VideoVLA: Video Generators Can Be Generalizable Robot Manipulators
Yichao Shen, Fangyun Wei, Zhiying Du, Yaobo Liang, Yan Lu, Jiaolong Yang, Nanning Zheng, Baining Guo
2025-12-09
Summary
This research explores how to make robots better at doing new things, even if they haven't been specifically programmed for them. It focuses on giving robots instructions in plain language and having them understand what to do in different situations.
What's the problem?
Current robots that use vision, language, and actions together struggle to adapt to new tasks, objects, or environments. They're good at what they've been trained on, but fall apart when faced with something unfamiliar.

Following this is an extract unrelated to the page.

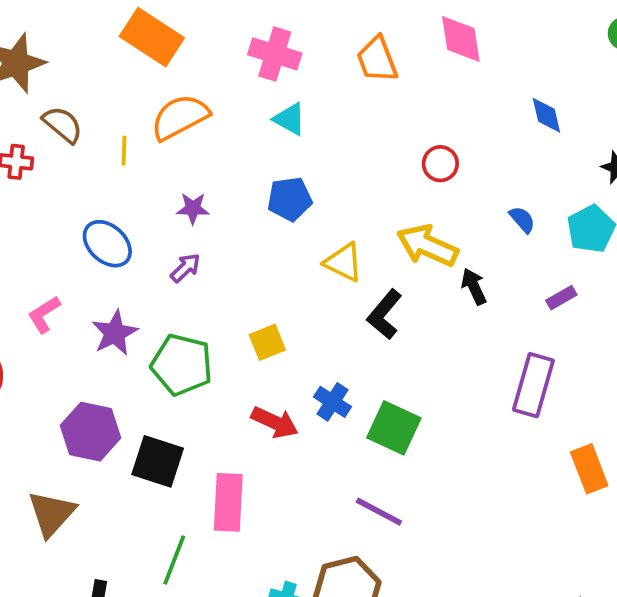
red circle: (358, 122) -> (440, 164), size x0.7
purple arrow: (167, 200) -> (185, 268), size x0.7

Essentially, they lack the ability to 'imagine' what will happen when they take an action, which limits their flexibility.
What's the solution?
The researchers created a system called VideoVLA. It uses powerful video generation models – the kind that can create realistic videos – and adapts them to help robots plan actions. Instead of just predicting *what* action to take, VideoVLA also predicts *what will happen* if the robot does that action, creating a sort of visual 'forecast'. This is all done by combining video, language instructions, and potential actions into one model.
Why it matters?
This work is important because it shows a new way to build robots that can truly generalize. By having robots 'imagine' the consequences of their actions, they can handle unexpected situations and learn new skills more easily. This is a big step towards robots that can operate effectively in the real world and even contribute to the development of more advanced artificial intelligence.
Abstract
Generalization in robot manipulation is essential for deploying robots in open-world environments and advancing toward artificial general intelligence. While recent Vision-Language-Action (VLA) models leverage large pre-trained understanding models for perception and instruction following, their ability to generalize to novel tasks, objects, and settings remains limited. In this work, we present VideoVLA, a simple approach that explores the potential of transforming large video generation models into robotic VLA manipulators. Given a language instruction and an image, VideoVLA predicts an action sequence as well as the future visual outcomes. Built on a multi-modal Diffusion Transformer, VideoVLA jointly models video, language, and action modalities, using pre-trained video generative models for joint visual and action forecasting. Our experiments show that high-quality imagined futures correlate with reliable action predictions and task success, highlighting the importance of visual imagination in manipulation. VideoVLA demonstrates strong generalization, including imitating other embodiments' skills and handling novel objects. This dual-prediction strategy - forecasting both actions and their visual consequences - explores a paradigm shift in robot learning and unlocks generalization capabilities in manipulation systems.